### Directions
Go through the entries, filter for the word "Feuerwehr", and copy every line that has it.
*** Opening of Records to process ***
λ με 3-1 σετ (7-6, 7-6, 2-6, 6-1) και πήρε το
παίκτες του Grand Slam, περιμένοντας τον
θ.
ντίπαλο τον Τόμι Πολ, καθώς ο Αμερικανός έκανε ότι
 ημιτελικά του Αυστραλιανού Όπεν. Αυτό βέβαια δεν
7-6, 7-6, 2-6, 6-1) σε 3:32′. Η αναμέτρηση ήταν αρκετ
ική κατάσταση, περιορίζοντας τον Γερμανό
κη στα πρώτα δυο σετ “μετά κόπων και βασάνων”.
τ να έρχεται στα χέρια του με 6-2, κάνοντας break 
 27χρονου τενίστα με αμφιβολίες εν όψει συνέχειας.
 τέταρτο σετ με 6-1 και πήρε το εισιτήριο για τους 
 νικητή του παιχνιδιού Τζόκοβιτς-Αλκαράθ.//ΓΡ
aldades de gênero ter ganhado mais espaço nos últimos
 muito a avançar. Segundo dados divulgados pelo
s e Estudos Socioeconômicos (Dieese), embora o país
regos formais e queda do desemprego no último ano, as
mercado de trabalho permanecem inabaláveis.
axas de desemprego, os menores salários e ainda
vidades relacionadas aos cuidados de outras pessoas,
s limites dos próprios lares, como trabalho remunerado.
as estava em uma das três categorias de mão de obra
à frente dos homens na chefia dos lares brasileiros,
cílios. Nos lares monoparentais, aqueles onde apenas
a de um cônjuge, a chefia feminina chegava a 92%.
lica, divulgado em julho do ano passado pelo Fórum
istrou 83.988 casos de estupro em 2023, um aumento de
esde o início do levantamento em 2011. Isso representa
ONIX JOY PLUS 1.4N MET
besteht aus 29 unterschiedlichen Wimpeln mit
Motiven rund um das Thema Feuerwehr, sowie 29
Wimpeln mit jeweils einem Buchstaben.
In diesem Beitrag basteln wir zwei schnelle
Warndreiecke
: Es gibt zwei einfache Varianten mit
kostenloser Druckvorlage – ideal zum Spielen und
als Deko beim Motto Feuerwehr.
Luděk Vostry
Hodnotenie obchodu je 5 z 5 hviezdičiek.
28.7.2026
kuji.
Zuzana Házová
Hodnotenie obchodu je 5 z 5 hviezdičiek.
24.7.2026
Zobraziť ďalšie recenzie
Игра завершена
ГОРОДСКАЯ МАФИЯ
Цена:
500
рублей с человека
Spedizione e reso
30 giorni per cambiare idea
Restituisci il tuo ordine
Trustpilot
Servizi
*** Close of Records to process ***
### Task result
Motiven rund um das Thema Feuerwehr, sowie 29
als Deko beim Motto Feuerwehr.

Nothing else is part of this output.